Он отпускает яйца и поворачивается влево, используя левую руку как ось. Видит качающегося перед ним старика. А за его спиной – тележку для гольфа, стоящую в дверном проеме, небо, затянутое серыми облаками и дымом. Глаза старого монстра огромные, выпученные, по щекам текут слезы. Пока он в шоке и только таращится на маленького мальчика, который причинил ему такую боль.
Но скоро, очень скоро он придет в себя. И тогда схватит со стены один из ножей, а может, большую вилку, какой переворачивают мясо на решетке гриля, и заколет своего маленького пленника до смерти, выкрикивая ругательства и проклятия, называя обезьяной, мерзавцем, подтиральщиком. О таланте Тая он и не вспомнит.

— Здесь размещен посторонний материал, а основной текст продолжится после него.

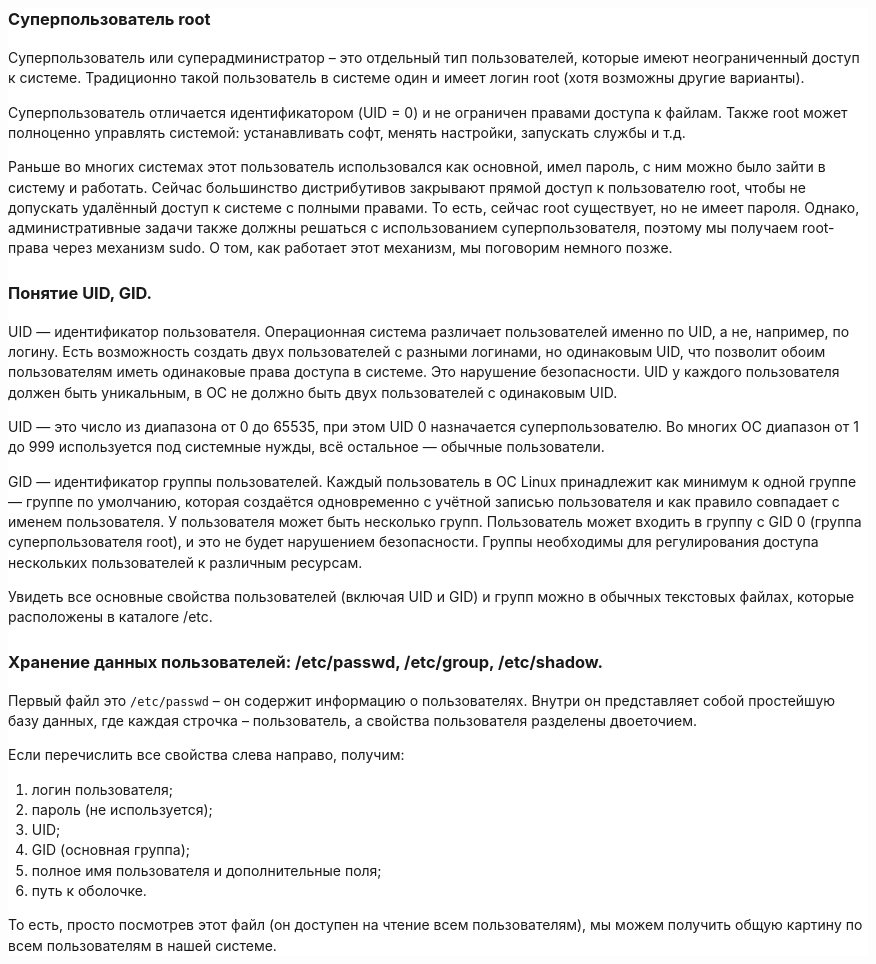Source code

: ### Суперпользователь root

Суперпользователь или суперадминистратор – это отдельный тип пользователей, которые имеют неограниченный доступ к системе. Традиционно такой пользователь в системе один и имеет логин root (хотя возможны другие варианты).

Суперпользователь отличается идентификатором (UID = 0) и не ограничен правами доступа к файлам. Также root может полноценно управлять системой: устанавливать софт, менять настройки, запускать службы и т.д.

Раньше во многих системах этот пользователь использовался как основной, имел пароль, с ним можно было зайти в систему и работать. Сейчас большинство дистрибутивов закрывают прямой доступ к пользователю root, чтобы не допускать удалённый доступ к системе с полными правами. То есть, сейчас root существует, но не имеет пароля. Однако, административные задачи также должны решаться с использованием суперпользователя, поэтому мы получаем root-права через механизм sudo. О том, как работает этот механизм, мы поговорим немного позже.

### Понятие UID, GID.

UID — идентификатор пользователя. Операционная система различает пользователей именно по UID, а не, например, по логину. Есть возможность создать двух пользователей с разными логинами, но одинаковым UID, что позволит обоим пользователям иметь одинаковые права доступа в системе. Это нарушение безопасности. UID у каждого пользователя должен быть уникальным, в ОС не должно быть двух пользователей с одинаковым UID.

UID — это число из диапазона от 0 до 65535, при этом UID 0 назначается суперпользователю. Во многих ОС диапазон от 1 до 999 используется под системные нужды, всё остальное — обычные пользователи.

GID — идентификатор группы пользователей. Каждый пользователь в ОС Linux принадлежит как минимум к одной группе — группе по умолчанию, которая создаётся одновременно с учётной записью пользователя и как правило совпадает с именем пользователя. У пользователя может быть несколько групп. Пользователь может входить в группу с GID 0 (группа суперпользователя root), и это не будет нарушением безопасности. Группы необходимы для регулирования доступа нескольких пользователей к различным ресурсам.

Увидеть все основные свойства пользователей (включая UID и GID) и групп можно в обычных текстовых файлах, которые расположены в каталоге /etc.

### Хранение данных пользователей: /etc/passwd, /etc/group, /etc/shadow.

Первый файл это `/etc/passwd` – он содержит информацию о пользователях. Внутри он представляет собой простейшую базу данных, где каждая строчка – пользователь, а свойства пользователя разделены двоеточием.

Если перечислить все свойства слева направо, получим:
1. логин пользователя;
2. пароль (не используется);
3. UID;
4. GID (основная группа);
5. полное имя пользователя и дополнительные поля;
6. путь к оболочке.

То есть, просто посмотрев этот файл (он доступен на чтение всем пользователям), мы можем получить общую картину по всем пользователям в нашей системе.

Забудет и о страхе перед мистером Маншаном и аббала. Потому что, придя в себя, Берни превратится в дикого зверя, в котором не останется ничего человеческого. И будет рвать пленника на куски.
Тайлер Маршалл, сын Фреда и бесстрашной Джуди, не дает Берни такого шанса. Последнюю часть пути у него из головы не выходили слова старика о мистере Маншане: «Он причинил мне боль, чуть не вытащил наружу мои внутренности», – и он надеялся, что ему тоже представится такая возможность. Она и представилась. Повиснув на защемленной в железном кольце левой руке, Тайлер выбрасывает вперед правую. Сует в дыру в рубашке. Сует в дыру, проделанную в теле лезвием выкидного ножа Генри. Пальцы Тая нащупывают что-то склизкое и мокрое. Ухватывают, тащат на себя. Из дыры в рубашке появляются кишки Чарльза Бернсайда.
Берни вскидывает лицо к жестяному потолку лачуги. Челюсть отвисает, сухожилия морщинистой шеи напрягаются, он орет благим матом. Пытается вырваться, подавшись назад, но это, должно быть, наихудшее решение, если тебя ухватили за кишки. Они все вылезают и вылезают из раны в животе, толстые, как сосиски, возможно еще переваривающие еду, которую Берни затолкал себе в рот в столовой «Центра Макстона».
И последние слова Чарльза «Чамми» Бернсайда: «ОТПУСТИ МЕНЯ, МАЛЕНЬКИЙ ПОДТИРА-А-А-АЛЬЩИК».
Тайлер не отпускает. Тащит кишки на себя, дергает из стороны в сторону, как терьер, вцепившийся в крысу. Кровь и желтая жижа хлещут из раны в животе Берни.